* **Saved data entries**:
Segment Open

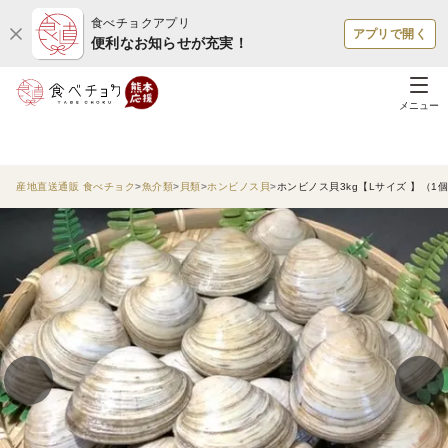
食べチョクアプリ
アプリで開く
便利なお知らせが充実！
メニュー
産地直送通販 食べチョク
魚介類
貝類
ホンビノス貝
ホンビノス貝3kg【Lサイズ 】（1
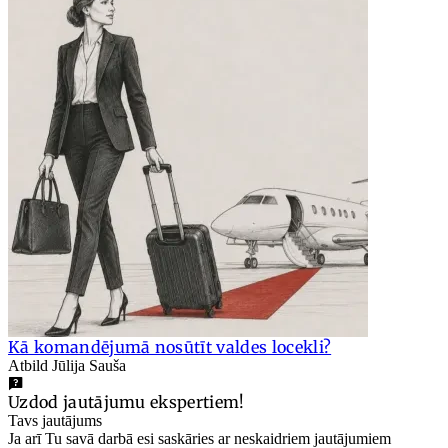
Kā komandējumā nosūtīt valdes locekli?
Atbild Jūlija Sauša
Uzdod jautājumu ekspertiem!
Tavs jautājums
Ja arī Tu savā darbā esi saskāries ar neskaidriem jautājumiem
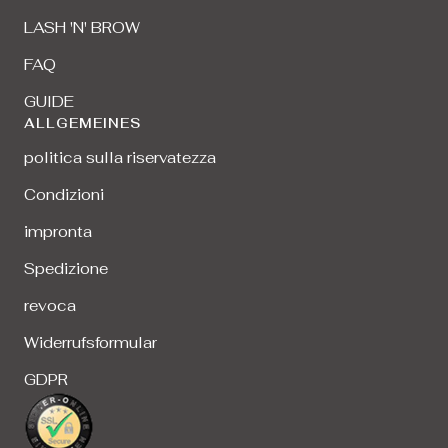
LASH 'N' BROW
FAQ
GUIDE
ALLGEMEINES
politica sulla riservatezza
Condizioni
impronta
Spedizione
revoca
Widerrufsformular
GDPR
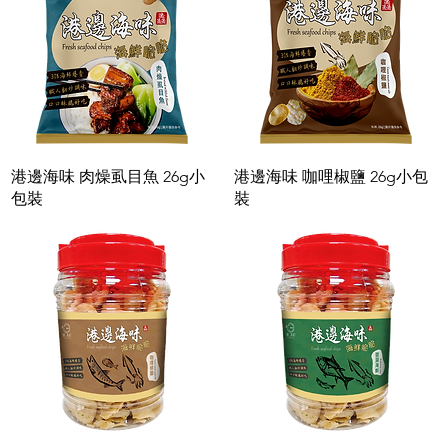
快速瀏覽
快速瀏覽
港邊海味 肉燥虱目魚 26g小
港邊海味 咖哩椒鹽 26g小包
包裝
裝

Segment Closed

* **YOUR ASSIGNMENT**: Reproduce verbatim every line of text from all the saved data entries, omitting the pictures.

* **ANSWER TO THE PROBLEM**:
食べチョクアプリ
アプリで開く
便利なお知らせが充実！
メニュー
産地直送通販 食べチョク
魚介類
貝類
ホンビノス貝
ホンビノス貝3kg【Lサイズ 】（1
Kā komandējumā nosūtīt valdes locekli?
Atbild Jūlija Sauša
Uzdod jautājumu ekspertiem!
Tavs jautājums
Ja arī Tu savā darbā esi saskāries ar neskaidriem jautājumiem
LASH 'N' BROW
FAQ
GUIDE
ALLGEMEINES
politica sulla riservatezza
Condizioni
impronta
Spedizione
revoca
Widerrufsformular
GDPR
快速瀏覽
快速瀏覽
港邊海味 肉燥虱目魚 26g小
港邊海味 咖哩椒鹽 26g小包
包裝
裝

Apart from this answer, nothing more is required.